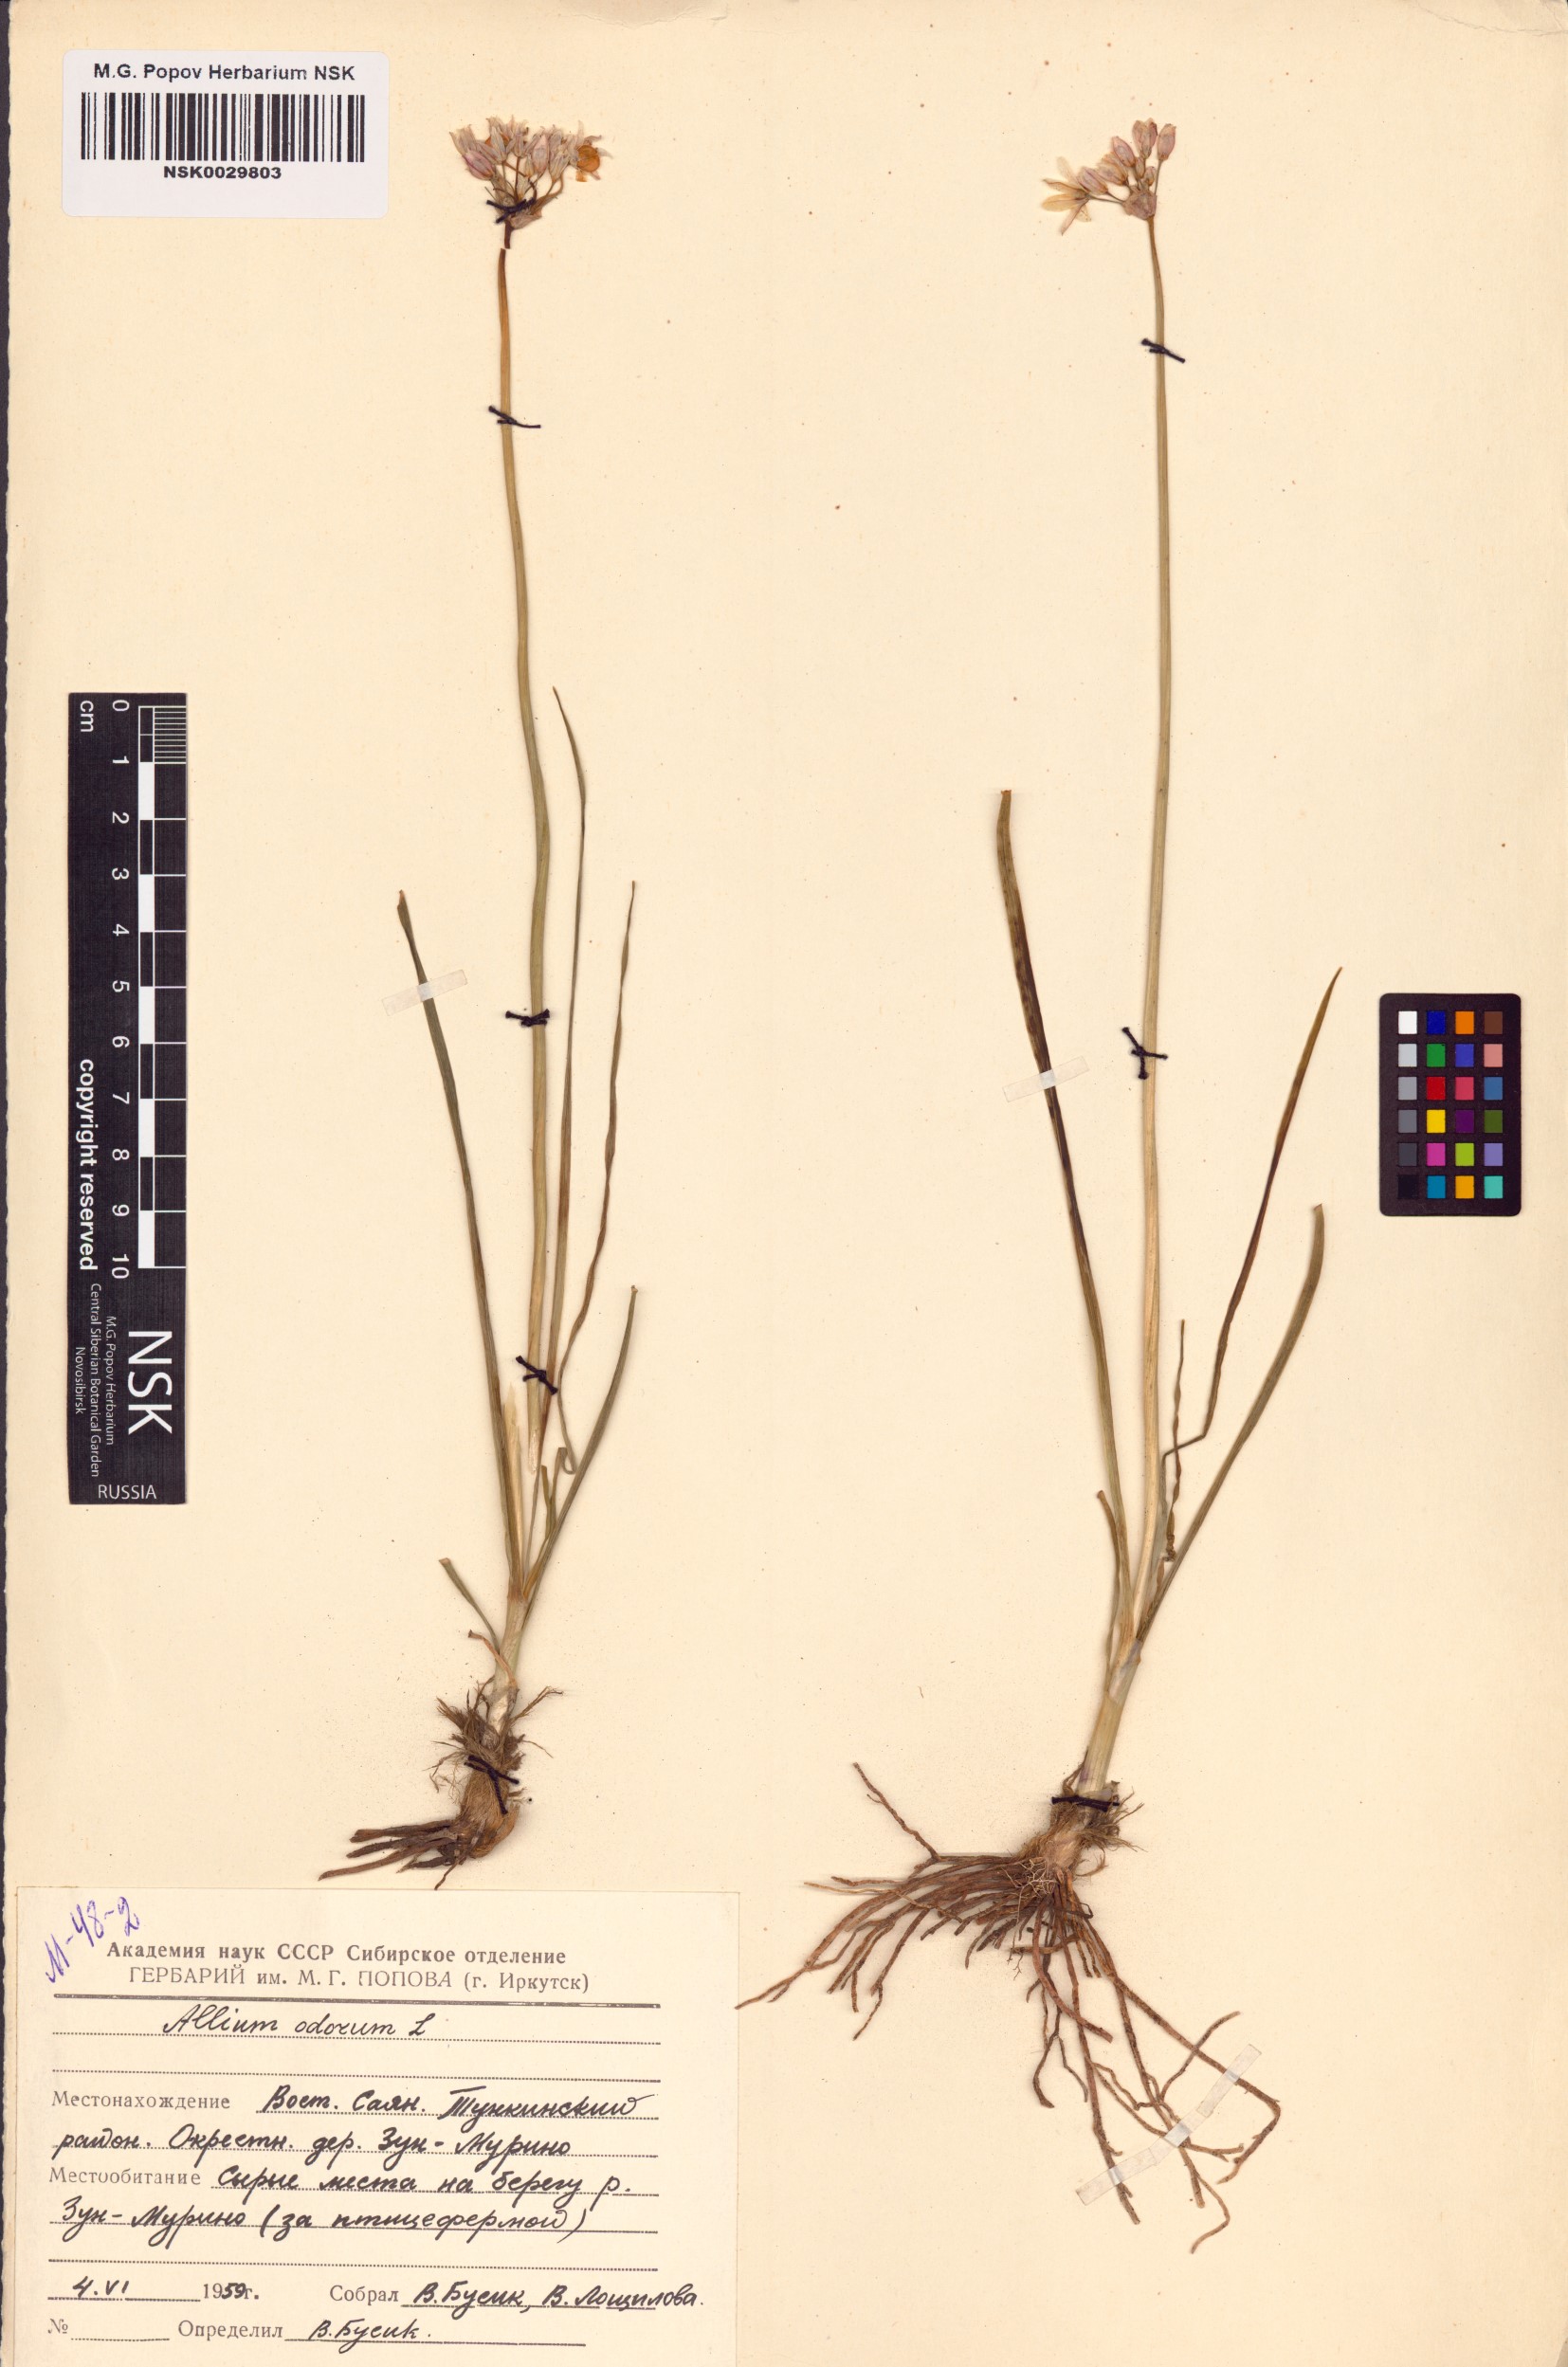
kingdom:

• • • • •

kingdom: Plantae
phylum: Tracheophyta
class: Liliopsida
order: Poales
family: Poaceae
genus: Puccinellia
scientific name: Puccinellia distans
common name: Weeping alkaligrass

• • • • •

### Exercise directions
Write out the lines between the ones holding "kingdom: Plantae" and "common name: Weeping alkaligrass", inclusive, replacing "scientific name" with "binomial name" and leaving everything else as it is.

### Exercise solution
kingdom: Plantae
phylum: Tracheophyta
class: Liliopsida
order: Poales
family: Poaceae
genus: Puccinellia
binomial name: Puccinellia distans
common name: Weeping alkaligrass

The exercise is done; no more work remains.